Ne isteniyor →
Anayasa ve hukuk devleti üzerine yazıyı, son cümlesinden sonrasını yazarak sürdürebilir misin?

Metin bloğu →
━━━━━━━━━━━━━━━━

1982 Anayasası bile; “Türkiye Cumhuriyeti’nin adalet anlayışı içinde insan haklarına saygılı, laik, demokratik ve sosyal bir hukuk devleti olduğunun altını çizer.” Dahası; “Dil, ırk, renk, cinsiyet, siyasi düşünce, felsefi inanç, din, mezhep, yaş ve benzeri sebeplerle ayırım gözetmeksizin herkesin kanun önünde eşitliğini” açıklar. “Yargı yetkisi, Türk milleti adına bağımsız mahkemelerce kullanılır” der! Bu hükümlerin tarafsız ve bağımsız yargı eliyle yaşama geçtiğini de ilave eder…

***

Ancak gerçek böyle değil! Çünkü Anayasa’nın; “Anayasa hükümleri, yasama, yürütme ve yargı organlarını, idare makamlarını ve diğer kuruluş ve kişileri bağlayan temel hukuk kurallarıdır” diyen 11. maddesi uygulanmıyor! Değişen rejim, şeklen var olan Anayasa’yı fiilen askıya almış durumda…

***

Örnekleri çok ama son olarak Boğaziçi Üniversitesi eylemleriyle ilgili iktidarın uyguladığı hukuk dışı yöntemlerle yurttaşların anayasal haklarının nasıl gasp edildiğini görebiliyoruz!

━━━━━━━━━━━━━━━━

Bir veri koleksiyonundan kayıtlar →
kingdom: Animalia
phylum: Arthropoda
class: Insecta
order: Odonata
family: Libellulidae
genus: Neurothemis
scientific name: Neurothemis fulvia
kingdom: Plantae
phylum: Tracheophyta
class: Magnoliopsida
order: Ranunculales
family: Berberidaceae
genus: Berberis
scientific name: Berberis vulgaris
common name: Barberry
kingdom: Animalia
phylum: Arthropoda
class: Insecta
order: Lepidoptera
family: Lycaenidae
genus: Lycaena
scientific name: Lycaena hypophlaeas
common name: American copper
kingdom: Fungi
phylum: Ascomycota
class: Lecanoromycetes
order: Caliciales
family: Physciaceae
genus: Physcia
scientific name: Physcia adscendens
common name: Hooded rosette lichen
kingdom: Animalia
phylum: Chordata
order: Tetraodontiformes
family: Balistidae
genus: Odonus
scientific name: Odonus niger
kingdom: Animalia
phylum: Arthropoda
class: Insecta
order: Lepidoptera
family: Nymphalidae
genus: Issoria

━━━━━━━━━━━━━━━━

Görev çıktısı →
***

Atanan rektörü istemeyen, tepkilerini anayasal hak ve özgürlükler çerçevesinde son derece uygarca gösteren öğrenci ve akademisyenlere karşı orantısız bir güç kullanan AKP iktidarı, hukuk devletini de yok sayıyor! Dahası kolluk güçlerince ailelere yapılan baskı ve korkutma yöntemi hakarete dönüşünce, iş zıvanadan çıkıyor. Öğrenciler, “sinmediklerini, hukuk devletine güvenerek haklarını sonuna kadar savunacaklarını” ilan ediyorlar…

***

AKP Genel Başkanı Erdoğan, BOUN eylemleri için, “Osman Kavala denen kişinin karısı da bu provokatörlerin içinde yer alan bir kadındır” diyerek, uluslararası ün ve saygınlığı olan Prof. Dr. Ayşe Buğra’yı hedef alıyor...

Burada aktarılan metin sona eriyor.